“But it is good for me to draw near to God; I have put my trust in the Lord God that I many declare all thy works.”
I sat at the counter listening to my friend share her heart. Kids ran around at our feet, the smell of baking still lingered in the air (she made banana bread… I know!), and we simply sat at her kitchen counter and talked. She spoke with the sort of open honesty that only comes from a heart that loves the Lord. A heart that has walked through valleys and over mountain tops and been led through it all by the hand of her savior. It was encouraging and inspiring. It was beautiful.
In the midst of our conversation, she said something that has been lingering in my mind ever sense. She said that years ago, in the midst of a time of transition and change, her and her husband felt like the Lord spoke to their hearts. He basically said to them, “draw near to me because where I am going to lead you is somewhere you have never been.”
Draw near. Pull in. Stay close.
Something about that resonated within me. Maybe it’s because things feel a bit unknown right now. Maybe it’s because so many things in my life are in a time of transition. Or perhaps it’s just the very idea, the reminder, to pull in close to the Lord. Whatever it is, perhaps all of the above, the Lord has been using that little thought to encourage my heart. You see I don’t know where I’m going. I don’t know what the future holds, but He does. He’s been there. He knows the path, with all its pitfalls and twists, as well as all its magnificent views and breathtaking sights. He knows and he wants to lead the way.

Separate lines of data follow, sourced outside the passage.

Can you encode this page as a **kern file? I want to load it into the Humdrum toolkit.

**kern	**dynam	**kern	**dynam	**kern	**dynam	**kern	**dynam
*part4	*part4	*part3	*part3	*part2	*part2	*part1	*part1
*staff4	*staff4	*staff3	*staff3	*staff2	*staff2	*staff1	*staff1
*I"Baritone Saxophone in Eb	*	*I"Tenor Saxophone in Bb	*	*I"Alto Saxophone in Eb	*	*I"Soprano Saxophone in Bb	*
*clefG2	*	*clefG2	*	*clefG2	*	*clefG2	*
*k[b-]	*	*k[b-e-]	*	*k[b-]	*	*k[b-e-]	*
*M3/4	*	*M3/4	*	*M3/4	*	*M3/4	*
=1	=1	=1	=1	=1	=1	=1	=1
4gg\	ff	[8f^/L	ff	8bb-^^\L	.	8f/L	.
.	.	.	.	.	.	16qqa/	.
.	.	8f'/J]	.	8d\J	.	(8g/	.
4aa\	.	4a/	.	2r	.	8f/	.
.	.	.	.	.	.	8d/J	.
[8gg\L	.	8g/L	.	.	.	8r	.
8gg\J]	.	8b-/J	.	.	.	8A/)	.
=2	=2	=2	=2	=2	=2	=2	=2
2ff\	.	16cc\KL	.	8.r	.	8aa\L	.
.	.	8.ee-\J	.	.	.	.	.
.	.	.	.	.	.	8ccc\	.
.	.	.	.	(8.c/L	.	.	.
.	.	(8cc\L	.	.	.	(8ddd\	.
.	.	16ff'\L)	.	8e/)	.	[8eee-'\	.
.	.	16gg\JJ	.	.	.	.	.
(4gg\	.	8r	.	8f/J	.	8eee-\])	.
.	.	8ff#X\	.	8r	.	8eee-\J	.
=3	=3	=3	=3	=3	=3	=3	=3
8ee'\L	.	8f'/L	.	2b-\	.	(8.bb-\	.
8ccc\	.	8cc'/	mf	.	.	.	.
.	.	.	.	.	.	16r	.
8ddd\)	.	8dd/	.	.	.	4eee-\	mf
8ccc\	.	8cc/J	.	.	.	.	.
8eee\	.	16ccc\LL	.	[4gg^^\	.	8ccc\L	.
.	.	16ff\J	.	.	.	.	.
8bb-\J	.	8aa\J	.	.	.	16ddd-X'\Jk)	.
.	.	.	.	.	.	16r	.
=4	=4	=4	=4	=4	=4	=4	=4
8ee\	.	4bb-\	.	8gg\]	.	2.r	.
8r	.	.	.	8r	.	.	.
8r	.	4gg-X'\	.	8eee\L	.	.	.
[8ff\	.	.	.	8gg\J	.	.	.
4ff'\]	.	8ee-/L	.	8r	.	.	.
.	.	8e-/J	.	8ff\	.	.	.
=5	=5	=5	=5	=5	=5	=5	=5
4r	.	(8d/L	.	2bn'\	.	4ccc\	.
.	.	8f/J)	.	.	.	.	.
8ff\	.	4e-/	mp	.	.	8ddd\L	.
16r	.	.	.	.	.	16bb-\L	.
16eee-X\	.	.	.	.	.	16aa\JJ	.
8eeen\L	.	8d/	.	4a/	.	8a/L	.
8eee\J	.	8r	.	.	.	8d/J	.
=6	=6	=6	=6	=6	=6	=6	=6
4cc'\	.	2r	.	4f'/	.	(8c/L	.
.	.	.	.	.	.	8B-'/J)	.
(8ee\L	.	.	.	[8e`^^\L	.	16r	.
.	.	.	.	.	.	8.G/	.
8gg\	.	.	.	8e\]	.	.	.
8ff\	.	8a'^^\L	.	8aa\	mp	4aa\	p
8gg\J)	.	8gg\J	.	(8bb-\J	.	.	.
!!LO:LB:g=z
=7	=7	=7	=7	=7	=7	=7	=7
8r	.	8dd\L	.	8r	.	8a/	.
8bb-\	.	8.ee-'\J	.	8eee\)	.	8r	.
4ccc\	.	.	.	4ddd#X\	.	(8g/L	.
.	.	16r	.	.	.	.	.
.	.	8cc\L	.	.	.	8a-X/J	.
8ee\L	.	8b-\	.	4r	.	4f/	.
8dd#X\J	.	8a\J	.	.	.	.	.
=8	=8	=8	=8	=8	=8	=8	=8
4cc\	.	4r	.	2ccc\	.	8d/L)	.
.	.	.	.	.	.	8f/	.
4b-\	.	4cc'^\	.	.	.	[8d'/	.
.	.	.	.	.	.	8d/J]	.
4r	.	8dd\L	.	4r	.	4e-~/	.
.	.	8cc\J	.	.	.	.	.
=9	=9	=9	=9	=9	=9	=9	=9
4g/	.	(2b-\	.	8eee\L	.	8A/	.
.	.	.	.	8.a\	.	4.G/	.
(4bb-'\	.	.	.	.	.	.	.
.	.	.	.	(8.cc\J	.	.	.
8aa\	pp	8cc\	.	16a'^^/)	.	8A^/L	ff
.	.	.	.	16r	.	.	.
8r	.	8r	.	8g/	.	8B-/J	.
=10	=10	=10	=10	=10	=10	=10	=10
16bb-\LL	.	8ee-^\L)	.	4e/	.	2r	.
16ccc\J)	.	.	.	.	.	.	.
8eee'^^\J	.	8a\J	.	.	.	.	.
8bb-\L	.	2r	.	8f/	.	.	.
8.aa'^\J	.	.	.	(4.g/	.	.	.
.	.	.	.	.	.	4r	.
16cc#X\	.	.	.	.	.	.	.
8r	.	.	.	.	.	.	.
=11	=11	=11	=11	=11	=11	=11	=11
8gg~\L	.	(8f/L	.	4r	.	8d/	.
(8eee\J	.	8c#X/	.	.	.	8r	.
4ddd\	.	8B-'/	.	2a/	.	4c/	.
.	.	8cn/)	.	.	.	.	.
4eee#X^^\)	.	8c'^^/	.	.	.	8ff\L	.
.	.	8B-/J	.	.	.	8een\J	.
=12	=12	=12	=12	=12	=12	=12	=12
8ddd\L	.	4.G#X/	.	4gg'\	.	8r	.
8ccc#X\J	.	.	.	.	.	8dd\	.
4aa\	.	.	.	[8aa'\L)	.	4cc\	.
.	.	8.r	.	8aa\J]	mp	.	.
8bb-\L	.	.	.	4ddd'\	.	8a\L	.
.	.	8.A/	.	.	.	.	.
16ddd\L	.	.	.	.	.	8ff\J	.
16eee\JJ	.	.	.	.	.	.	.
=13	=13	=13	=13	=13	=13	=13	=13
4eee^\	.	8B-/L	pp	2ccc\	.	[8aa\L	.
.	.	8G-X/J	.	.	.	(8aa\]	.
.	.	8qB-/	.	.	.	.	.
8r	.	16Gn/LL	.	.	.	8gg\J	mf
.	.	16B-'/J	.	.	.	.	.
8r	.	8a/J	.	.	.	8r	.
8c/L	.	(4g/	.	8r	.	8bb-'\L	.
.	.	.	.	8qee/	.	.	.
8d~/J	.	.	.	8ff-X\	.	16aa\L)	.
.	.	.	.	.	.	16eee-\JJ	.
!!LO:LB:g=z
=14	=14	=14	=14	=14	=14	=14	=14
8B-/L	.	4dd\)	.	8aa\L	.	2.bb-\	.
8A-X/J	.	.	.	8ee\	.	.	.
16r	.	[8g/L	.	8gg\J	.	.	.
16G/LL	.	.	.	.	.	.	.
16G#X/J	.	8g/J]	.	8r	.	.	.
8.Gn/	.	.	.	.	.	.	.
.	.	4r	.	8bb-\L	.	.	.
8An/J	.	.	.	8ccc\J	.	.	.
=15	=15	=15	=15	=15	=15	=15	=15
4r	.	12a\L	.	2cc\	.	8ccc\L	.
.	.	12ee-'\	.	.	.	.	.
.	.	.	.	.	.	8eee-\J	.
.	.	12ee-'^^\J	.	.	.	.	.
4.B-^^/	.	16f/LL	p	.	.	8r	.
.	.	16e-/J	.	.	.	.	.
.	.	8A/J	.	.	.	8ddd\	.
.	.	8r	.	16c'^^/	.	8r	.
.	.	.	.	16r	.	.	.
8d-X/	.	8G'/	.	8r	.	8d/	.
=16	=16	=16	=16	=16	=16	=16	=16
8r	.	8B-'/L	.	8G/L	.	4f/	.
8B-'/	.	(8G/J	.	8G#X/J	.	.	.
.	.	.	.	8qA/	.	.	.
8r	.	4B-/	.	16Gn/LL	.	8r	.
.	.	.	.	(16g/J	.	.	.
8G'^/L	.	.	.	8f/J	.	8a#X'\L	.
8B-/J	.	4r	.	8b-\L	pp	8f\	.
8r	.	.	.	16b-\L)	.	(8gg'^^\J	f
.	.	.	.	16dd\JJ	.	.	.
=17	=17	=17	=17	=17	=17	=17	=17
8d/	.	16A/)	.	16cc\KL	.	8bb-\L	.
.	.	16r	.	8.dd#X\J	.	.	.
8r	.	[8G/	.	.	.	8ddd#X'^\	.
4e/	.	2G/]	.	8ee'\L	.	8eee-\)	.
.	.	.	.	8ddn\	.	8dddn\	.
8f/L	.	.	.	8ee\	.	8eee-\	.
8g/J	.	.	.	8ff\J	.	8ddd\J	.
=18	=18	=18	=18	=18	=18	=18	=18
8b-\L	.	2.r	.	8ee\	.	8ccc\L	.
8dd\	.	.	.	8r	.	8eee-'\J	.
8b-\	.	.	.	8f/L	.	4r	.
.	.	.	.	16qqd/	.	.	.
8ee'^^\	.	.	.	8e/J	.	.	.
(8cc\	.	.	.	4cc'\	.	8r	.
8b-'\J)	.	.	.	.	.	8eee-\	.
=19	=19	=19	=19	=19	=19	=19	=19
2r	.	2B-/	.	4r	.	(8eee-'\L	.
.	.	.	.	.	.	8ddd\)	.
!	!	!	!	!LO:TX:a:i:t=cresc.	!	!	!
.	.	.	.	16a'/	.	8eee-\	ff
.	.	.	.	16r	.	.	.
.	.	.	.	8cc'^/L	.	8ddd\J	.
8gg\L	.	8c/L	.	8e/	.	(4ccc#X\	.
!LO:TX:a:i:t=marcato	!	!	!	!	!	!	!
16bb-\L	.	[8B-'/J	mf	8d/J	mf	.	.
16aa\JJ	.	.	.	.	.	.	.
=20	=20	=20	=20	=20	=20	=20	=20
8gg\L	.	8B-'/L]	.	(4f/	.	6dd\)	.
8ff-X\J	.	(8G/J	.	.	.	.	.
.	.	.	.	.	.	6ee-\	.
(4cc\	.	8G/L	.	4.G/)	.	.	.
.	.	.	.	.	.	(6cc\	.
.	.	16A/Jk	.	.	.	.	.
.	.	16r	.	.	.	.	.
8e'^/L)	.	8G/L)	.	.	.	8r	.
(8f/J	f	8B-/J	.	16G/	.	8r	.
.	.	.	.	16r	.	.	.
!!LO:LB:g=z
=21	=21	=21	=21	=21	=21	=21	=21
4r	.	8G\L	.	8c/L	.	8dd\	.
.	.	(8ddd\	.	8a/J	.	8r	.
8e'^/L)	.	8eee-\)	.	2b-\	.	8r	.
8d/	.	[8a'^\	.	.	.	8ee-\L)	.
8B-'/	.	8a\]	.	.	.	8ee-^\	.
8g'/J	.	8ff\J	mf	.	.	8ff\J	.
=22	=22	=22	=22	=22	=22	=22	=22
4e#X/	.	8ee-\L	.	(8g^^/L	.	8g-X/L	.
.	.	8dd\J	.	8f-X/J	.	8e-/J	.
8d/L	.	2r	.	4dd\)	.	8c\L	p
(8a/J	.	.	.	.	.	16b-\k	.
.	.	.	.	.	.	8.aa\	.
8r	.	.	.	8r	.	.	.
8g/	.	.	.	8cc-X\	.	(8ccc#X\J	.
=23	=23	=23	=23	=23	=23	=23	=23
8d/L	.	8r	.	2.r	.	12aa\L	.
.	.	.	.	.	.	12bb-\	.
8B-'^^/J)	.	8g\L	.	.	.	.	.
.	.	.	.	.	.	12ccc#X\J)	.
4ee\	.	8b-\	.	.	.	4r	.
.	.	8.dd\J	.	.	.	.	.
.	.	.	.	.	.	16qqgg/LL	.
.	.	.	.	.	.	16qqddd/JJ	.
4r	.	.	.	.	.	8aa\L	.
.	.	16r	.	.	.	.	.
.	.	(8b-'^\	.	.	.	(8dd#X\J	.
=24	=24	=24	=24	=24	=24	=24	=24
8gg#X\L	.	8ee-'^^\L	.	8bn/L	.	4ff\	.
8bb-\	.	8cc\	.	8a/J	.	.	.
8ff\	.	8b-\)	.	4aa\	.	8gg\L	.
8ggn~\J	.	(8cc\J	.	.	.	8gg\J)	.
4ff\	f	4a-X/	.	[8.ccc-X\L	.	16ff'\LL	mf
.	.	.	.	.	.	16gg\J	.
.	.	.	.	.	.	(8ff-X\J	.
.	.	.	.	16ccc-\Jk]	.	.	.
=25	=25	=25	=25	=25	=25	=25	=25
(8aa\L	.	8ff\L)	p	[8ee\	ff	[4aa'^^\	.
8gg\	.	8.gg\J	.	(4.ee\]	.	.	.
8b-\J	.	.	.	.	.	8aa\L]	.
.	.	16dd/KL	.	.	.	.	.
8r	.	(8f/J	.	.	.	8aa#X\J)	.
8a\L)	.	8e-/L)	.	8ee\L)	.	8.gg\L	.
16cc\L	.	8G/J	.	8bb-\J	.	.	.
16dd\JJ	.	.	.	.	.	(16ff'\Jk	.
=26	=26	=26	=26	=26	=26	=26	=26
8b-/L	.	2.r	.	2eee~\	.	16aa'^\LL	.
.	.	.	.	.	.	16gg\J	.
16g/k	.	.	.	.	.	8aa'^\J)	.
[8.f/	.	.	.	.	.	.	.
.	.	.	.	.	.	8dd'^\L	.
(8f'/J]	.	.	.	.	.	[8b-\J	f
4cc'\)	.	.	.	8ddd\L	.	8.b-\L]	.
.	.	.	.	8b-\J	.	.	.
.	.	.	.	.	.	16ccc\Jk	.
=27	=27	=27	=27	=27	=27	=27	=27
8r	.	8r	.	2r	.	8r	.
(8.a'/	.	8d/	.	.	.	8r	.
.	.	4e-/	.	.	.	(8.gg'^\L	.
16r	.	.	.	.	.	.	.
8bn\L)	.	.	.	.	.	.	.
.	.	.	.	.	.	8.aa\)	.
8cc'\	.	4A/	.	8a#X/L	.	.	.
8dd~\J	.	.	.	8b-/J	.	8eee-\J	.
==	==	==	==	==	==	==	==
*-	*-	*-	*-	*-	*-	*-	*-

The thing is, I know that God is in control. I know that he holds my days in his hands and that he has gone before me. I know those things, and yet it can be so hard to live like that in the midst of the day-to-day, especially when things are hard. I want a roadmap. I want a detailed, turn by turn, description of what’s up ahead. But he doesn’t give us that. He gives us something better. He gives us Himself.
In Psalm 73, the psalmist is struggling with questions, specifically, the question of why evil people prosper. He’s frustrated and confused and feels all alone. He feels forgotten. But then! Then he remembers that God is good. Listen to what he does next, “But when I thought how to understand this, it seemed a wearisome task, until I went into the sanctuary of God…” Psalm 73:16-17a. He goes to God, he draws near, and seeks His presence.
I think it’s really interesting, and accurate, that he first tried to understand things on his own. He wanted answers and did what we all do, he tried to find them himself. He looked to his own understanding and experiences and knowledge. But he couldn’t find the answers he needed. He says trying that way was wearisome. It drained him of his energy and, I imagine, his joy. And I have been there.
So many times in my life I have been there, sitting in confusion, trying to understand what God is doing, trying to figure it out on my own rather than actually asking him. I observe my situation, I draw conclusions, I form opinions, I make predictions all with the hope of knowing what’s going on and where I’m headed. I talk to friends, read books, dwell on my situation, but I forget to do the only thing that matters. I forget to actually turn to God. I forget to draw near.
The psalmist learned something that God has been teaching me lately; that no matter how confusing things appear, he alone can guide us through this life because He alone knows what is up ahead. What’s more, he wants to guide us. He longs for us to pull close to him, to take his hand, and let him lead us on. It’s the lesson my friend and her husband learned. It’s the idea of drawing close.
The passage goes on and says, “Nevertheless, I am continually with you; you hold my right hand. You guide me with your counsel, and afterward you will receive me to glory,” Psalm 73:23. The psalmist didn’t get all the answers he wanted. He didn’t get his long explanation or his road map. But he found something better, he found the Lord. He no longer needed detailed plans because he was with his savior and the Lord was guiding him every step of the way. Roadmaps only give instructions, God is offering to take us by the hand and lead us.
He drew near. And God is inviting us to do the same.
I need that. I need to know and believe in my heart that God is there, ready to lead the way. I need to do what the psalmist did and draw near, enter into his presence, and let him speak tender words to my heart. I want I map, but more than that, I want Him. And the beautiful thing is that God wants that for me too.
There are so many things that I don’t understand right now. So many things that are unsettling or even scary. But I am being reminded that God is my rock, my safety, and my guide. I don’t know where this path is leading, but he does so I will draw near to him. I will hold his hand, I will step where he steps, and I will follow him into the future.